Anthem often hinders coverage for outpatient surgery, specialty pharmacy and other services in health systems listed as in-network, amounting to a “bait and switch” on Anthem members, AHA officials said.
“Demanding that patients be treated outside of the hospital setting, against the advice of the patient’s in-network treating physician, appears to be motivated by a desire to drive up Empire’s profits,” the Greater New York Hospital Association wrote in an April letter to Empire Blue Cross, which is owned by Anthem.
Anthem officials pushed back in a recent letter to the AHA, saying the insurer’s changing rules are intended partly to control excessive prices charged by hospitals for specialty drugs and nonemergency surgery, screening and diagnostic procedures.
Severe problems with Anthem’s new claims management system surfaced months ago and “persist without meaningful improvement,” AHA said in its letter.
Claims have gotten lost in Anthem’s computers, and in some cases VCU Health has had to print medical records and mail them to get paid, VCU said in its letter. The cash slowdown imposes “an unmanageable disruption that threatens to undermine our financial footing,” VCU said.
United denied $31,557 in claims for Emily Long’s care after she was struck in June by a motorcycle in New York City. She needed surgery to repair a fractured cheekbone. United said there was a lack of documentation for “medical necessity” — an “incredibly aggravating” response on top of the distress of the accident, Long said.

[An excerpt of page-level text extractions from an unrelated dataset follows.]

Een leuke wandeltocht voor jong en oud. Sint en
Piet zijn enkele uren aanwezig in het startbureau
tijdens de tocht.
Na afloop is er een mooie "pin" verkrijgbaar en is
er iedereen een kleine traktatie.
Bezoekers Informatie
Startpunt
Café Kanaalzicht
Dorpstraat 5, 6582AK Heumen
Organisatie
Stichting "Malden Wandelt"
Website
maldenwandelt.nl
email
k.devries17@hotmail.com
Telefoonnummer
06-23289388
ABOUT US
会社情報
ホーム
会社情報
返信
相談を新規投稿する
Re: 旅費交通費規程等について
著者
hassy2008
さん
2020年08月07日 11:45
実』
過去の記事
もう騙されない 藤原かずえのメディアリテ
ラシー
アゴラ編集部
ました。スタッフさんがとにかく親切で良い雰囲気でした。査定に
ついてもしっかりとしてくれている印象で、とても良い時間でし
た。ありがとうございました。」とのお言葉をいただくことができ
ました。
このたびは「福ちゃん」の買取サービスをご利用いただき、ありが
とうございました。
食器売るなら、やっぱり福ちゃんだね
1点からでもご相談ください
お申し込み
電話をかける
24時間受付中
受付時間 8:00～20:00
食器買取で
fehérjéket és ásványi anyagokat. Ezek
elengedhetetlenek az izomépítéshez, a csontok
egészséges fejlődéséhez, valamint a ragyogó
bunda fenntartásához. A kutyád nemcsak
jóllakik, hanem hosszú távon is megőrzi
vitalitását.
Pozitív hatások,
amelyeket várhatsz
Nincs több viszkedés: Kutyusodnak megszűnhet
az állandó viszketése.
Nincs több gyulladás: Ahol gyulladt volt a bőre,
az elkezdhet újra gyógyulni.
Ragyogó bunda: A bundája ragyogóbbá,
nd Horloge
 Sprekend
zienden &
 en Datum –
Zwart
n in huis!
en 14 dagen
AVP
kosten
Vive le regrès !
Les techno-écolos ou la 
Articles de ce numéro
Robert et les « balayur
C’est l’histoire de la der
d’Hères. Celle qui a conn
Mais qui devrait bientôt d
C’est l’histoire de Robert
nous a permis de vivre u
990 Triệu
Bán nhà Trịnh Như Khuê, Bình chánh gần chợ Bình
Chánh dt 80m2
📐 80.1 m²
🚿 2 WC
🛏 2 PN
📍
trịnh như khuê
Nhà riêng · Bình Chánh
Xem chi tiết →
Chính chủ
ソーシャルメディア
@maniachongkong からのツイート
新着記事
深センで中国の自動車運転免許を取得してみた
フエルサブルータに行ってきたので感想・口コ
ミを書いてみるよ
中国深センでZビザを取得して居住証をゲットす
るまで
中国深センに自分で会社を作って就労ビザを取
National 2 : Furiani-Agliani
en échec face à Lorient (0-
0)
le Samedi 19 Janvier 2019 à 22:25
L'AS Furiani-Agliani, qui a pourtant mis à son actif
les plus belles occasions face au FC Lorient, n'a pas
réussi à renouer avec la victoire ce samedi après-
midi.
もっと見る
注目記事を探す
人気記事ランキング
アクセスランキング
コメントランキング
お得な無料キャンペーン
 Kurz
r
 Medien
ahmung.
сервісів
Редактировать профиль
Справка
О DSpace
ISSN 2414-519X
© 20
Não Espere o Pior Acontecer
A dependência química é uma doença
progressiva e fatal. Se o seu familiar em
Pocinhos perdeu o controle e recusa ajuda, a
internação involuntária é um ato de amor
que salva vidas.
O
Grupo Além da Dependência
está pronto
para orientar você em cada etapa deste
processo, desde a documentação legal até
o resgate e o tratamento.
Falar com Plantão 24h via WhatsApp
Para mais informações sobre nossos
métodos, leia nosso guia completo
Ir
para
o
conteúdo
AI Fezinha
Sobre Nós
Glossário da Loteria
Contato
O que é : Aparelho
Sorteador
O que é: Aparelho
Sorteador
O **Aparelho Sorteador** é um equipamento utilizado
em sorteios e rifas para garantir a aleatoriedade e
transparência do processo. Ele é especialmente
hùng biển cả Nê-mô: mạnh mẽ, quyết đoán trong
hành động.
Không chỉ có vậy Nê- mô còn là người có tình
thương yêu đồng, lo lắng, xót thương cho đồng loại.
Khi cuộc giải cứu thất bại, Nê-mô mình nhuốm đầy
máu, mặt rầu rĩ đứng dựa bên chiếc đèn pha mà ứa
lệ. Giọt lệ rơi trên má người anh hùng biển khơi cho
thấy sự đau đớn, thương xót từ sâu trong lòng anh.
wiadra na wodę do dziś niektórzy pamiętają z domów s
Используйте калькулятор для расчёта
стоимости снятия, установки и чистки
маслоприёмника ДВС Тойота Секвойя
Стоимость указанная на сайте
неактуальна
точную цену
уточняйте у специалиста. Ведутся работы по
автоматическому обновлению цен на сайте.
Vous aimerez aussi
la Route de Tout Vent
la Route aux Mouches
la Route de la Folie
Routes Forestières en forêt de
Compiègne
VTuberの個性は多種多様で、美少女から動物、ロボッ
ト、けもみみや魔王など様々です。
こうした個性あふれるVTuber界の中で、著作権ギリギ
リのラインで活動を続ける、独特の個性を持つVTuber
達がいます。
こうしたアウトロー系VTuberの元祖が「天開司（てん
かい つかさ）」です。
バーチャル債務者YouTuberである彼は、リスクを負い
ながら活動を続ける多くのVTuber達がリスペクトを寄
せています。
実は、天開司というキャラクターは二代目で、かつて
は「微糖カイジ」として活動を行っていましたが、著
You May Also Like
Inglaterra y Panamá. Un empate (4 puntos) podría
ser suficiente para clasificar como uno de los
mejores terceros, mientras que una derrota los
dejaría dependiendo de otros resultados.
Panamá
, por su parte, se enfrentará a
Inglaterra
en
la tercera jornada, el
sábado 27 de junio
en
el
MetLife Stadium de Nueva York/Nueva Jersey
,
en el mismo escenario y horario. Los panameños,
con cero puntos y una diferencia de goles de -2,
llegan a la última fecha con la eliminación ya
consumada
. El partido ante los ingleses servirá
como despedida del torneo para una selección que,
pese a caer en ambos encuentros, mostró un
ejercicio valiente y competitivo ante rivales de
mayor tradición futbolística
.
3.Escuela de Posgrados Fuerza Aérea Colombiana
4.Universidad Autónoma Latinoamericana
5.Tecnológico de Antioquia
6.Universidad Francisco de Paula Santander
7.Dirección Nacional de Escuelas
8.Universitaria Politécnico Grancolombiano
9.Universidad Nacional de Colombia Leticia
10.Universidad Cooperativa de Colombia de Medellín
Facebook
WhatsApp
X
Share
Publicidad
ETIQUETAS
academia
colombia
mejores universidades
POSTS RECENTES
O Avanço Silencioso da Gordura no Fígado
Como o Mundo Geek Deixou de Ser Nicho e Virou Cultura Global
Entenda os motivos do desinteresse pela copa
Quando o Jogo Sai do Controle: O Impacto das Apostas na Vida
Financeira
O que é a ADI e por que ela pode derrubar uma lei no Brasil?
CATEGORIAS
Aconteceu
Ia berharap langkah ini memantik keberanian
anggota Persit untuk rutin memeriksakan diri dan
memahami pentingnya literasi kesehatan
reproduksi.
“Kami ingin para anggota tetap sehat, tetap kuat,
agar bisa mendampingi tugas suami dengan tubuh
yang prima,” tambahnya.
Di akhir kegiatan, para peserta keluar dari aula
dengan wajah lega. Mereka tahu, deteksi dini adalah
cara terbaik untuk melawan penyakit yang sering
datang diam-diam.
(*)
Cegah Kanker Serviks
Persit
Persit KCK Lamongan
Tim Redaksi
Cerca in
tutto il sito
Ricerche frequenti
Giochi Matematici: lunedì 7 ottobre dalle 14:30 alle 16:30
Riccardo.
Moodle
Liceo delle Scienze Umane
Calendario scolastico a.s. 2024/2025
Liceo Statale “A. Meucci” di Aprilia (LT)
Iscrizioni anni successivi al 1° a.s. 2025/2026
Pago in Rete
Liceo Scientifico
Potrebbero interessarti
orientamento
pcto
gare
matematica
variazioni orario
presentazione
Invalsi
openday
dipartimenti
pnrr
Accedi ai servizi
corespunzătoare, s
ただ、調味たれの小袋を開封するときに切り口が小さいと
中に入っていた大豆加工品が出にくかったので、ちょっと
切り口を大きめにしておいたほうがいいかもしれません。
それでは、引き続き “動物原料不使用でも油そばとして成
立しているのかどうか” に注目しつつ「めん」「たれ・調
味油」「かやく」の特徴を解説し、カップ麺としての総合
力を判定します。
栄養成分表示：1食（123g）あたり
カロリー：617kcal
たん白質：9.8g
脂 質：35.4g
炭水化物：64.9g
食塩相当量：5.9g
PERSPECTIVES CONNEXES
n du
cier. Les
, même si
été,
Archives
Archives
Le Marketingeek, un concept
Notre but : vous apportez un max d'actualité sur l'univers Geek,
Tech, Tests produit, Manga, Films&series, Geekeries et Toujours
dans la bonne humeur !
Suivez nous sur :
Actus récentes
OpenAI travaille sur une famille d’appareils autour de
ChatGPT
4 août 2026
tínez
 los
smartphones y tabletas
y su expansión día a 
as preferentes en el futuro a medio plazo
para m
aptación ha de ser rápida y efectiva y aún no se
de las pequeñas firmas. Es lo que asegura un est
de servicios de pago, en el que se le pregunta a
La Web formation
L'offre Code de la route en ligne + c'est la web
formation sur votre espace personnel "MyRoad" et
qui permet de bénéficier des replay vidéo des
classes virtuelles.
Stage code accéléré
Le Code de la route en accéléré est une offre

The Brooklyn hospital that treated Long was “paid appropriately under her plan and within the required time frame,” said United spokesperson Maria Gordon Shydlo. “The facility has the right to appeal the decision.”
United’s unpaid claims came to 54% as of June 30, about the same level as two years previously.
When Erin Conlisk initially had trouble gaining approval for a piece of medical equipment for her elderly father this summer, United employees told her the insurer’s entire prior-authorization database had gone down for weeks, said Conlisk, who lives in California.
“There was a brief issue with our prior-authorization process in mid-July, which was resolved quickly,” Gordon Shydlo said.
When asked by Wall Street analysts about the payment backups, Anthem executives said it partly reflects their decision to increase financial reserves amid the health crisis.
“Really a ton of uncertainty associated with this environment,” John Gallina, the company’s chief financial officer, said on a conference call in July. “We’ve tried to be extremely prudent and conservative in our approach.”
During the pandemic, hospitals have benefited from two extraordinary cash infusions. They and other medical providers have received more than $100 billion through the CARES Act of 2020 and the American Rescue Plan of 2021. Last year United, Anthem and other insurers accelerated billions in hospital reimbursements.
The federal payments enriched many of the biggest, wealthiest systems while poorer hospitals serving low-income patients and rural areas struggled.
Those are the systems most hurt now by insurer payment delays, hospital officials said. Federal relief funds “have been a lifeline, but they don’t make people whole in terms of the losses from increased expenses and lost revenue as a result of the covid experience,” Pollack said.
Several health systems declined to comment about claims-payment delays or didn’t respond to a reporter’s queries. Among individual hospitals “there is a deep fear of talking on the record about your largest business partner,” AHA’s Smith said.
Alexis Thurber worried she might have to pay her $18,192 radiation bill herself, and she’s not confident her Anthem policy will do a better job next time of covering the cost of her care.
“It makes me not want to go to the doctor anymore,” she said. “I’m scared to get another mammogram because you can’t rely on it.”